PASSAGE PROVIDED
= = = =

So what’s the right debugging strategy from here?

For example, is it possible that NT drivers are resetting the latency timers
from what the bios sets them to at startup?  Seems unlikely, but if I knew how
to read these registers from NT I guess I could verify that the before and
after values were the same.

PLX tech support suggested that I might be able to get longer bursts by using a
‘Memory Write and Invalidate’ command and a large Cache Line Size instead of
just a ‘Memory Write’ command.  But they didn’t think that this was something
that the KRF WinDriver would support directly and didn’t have any insights into
how one might get this operation from NT.  And in any case the Intel 440BX data
sheet says in section 3.3.3 that Bit 4 of the PCI Command Register is hardwired
to disable this command.  And for that matter, the PLX 9050 data sheet says the
same thing for its PCI Configuration ID register in its section 4.2.1.

I found an article on Intel’s web site
(http://developer.intel.com/design/PentiumII/applnots/24442201.pdf) that gives
hints to miniport device driver writers on flags to pass to
VideoPortMapMemory() and VideoPortGetDeviceBase() to enable Write Combining
memory.  But this seems specific to Video adapters  it’s not clear how I’d use
this for a more vanilla data mover.



If somebody knows an obvious fix I sure wouldn’t turn it down!  But mostly I’m
looking for a debugging strategy that might help me narrow down the cause, or a
pointer to the right set of documentation to tell me how to enable longer write
bursts.

Thanks,

Jim Foote
foote@parc.xerox.com

= = = =

RECORD EXTRACTS
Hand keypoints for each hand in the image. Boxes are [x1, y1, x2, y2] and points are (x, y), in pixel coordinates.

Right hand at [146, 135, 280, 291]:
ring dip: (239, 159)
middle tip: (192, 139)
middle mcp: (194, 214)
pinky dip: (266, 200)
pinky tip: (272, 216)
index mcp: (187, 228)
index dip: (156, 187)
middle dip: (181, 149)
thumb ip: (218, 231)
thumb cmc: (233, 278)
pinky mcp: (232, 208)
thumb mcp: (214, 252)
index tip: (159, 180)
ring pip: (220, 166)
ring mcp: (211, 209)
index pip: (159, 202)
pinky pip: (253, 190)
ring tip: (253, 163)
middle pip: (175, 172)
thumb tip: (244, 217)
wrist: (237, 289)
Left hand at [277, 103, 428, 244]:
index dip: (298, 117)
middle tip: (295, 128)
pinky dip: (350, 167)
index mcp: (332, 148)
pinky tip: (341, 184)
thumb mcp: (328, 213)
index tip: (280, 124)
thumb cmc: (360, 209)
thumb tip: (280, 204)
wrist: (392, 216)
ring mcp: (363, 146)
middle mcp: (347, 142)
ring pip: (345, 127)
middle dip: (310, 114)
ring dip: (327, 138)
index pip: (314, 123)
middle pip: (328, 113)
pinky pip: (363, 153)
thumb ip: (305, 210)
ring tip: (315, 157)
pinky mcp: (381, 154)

= = = =

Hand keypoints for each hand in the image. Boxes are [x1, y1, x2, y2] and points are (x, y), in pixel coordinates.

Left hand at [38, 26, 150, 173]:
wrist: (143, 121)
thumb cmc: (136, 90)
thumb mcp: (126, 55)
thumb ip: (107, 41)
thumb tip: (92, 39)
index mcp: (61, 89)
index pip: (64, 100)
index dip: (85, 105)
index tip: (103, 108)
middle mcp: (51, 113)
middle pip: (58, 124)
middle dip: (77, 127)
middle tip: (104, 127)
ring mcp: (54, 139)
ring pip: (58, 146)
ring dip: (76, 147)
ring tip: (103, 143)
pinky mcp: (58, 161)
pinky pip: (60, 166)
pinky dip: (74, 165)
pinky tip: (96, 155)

= = = =

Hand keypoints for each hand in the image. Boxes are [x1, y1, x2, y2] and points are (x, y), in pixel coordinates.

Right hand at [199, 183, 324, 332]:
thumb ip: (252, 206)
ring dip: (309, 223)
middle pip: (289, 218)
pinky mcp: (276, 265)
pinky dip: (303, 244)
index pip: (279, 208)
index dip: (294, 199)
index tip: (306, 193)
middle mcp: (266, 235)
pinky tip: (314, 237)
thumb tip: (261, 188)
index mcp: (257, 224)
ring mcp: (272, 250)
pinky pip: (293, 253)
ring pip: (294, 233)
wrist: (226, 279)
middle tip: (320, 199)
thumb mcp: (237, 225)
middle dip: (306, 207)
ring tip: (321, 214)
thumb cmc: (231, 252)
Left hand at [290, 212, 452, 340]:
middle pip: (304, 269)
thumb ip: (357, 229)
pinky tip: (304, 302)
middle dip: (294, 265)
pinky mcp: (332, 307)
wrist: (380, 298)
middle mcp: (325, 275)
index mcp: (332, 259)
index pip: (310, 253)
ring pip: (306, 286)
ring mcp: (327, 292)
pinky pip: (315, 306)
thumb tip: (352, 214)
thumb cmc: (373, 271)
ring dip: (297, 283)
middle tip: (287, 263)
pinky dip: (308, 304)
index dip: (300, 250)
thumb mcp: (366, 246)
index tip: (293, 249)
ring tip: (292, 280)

= = = =

TASKS TO PERFORM
1. Reproduce the passage of the post on PCI write bursts from "For example, is" up to and including "its section 4.2.1.".
2. Answer these questions from the post on PCI write bursts:
(a) In which section of the Intel 440BX data sheet is Bit 4 of the PCI Command Register said to be hardwired to disable the command?
(b) Which two functions does the Intel article name as taking flags that enable Write Combining memory?
(c) Which command did PLX tech support suggest using together with a large Cache Line Size?
The records above are separate material, independent of the post on PCI write bursts.

SOLUTIONS TO EACH TASK
1.
For example, is it possible that NT drivers are resetting the latency timers
from what the bios sets them to at startup?  Seems unlikely, but if I knew how
to read these registers from NT I guess I could verify that the before and
after values were the same.

PLX tech support suggested that I might be able to get longer bursts by using a
‘Memory Write and Invalidate’ command and a large Cache Line Size instead of
just a ‘Memory Write’ command.  But they didn’t think that this was something
that the KRF WinDriver would support directly and didn’t have any insights into
how one might get this operation from NT.  And in any case the Intel 440BX data
sheet says in section 3.3.3 that Bit 4 of the PCI Command Register is hardwired
to disable this command.  And for that matter, the PLX 9050 data sheet says the
same thing for its PCI Configuration ID register in its section 4.2.1.

2.
(a) Section 3.3.3.
(b) VideoPortMapMemory() and VideoPortGetDeviceBase().
(c) The 'Memory Write and Invalidate' command.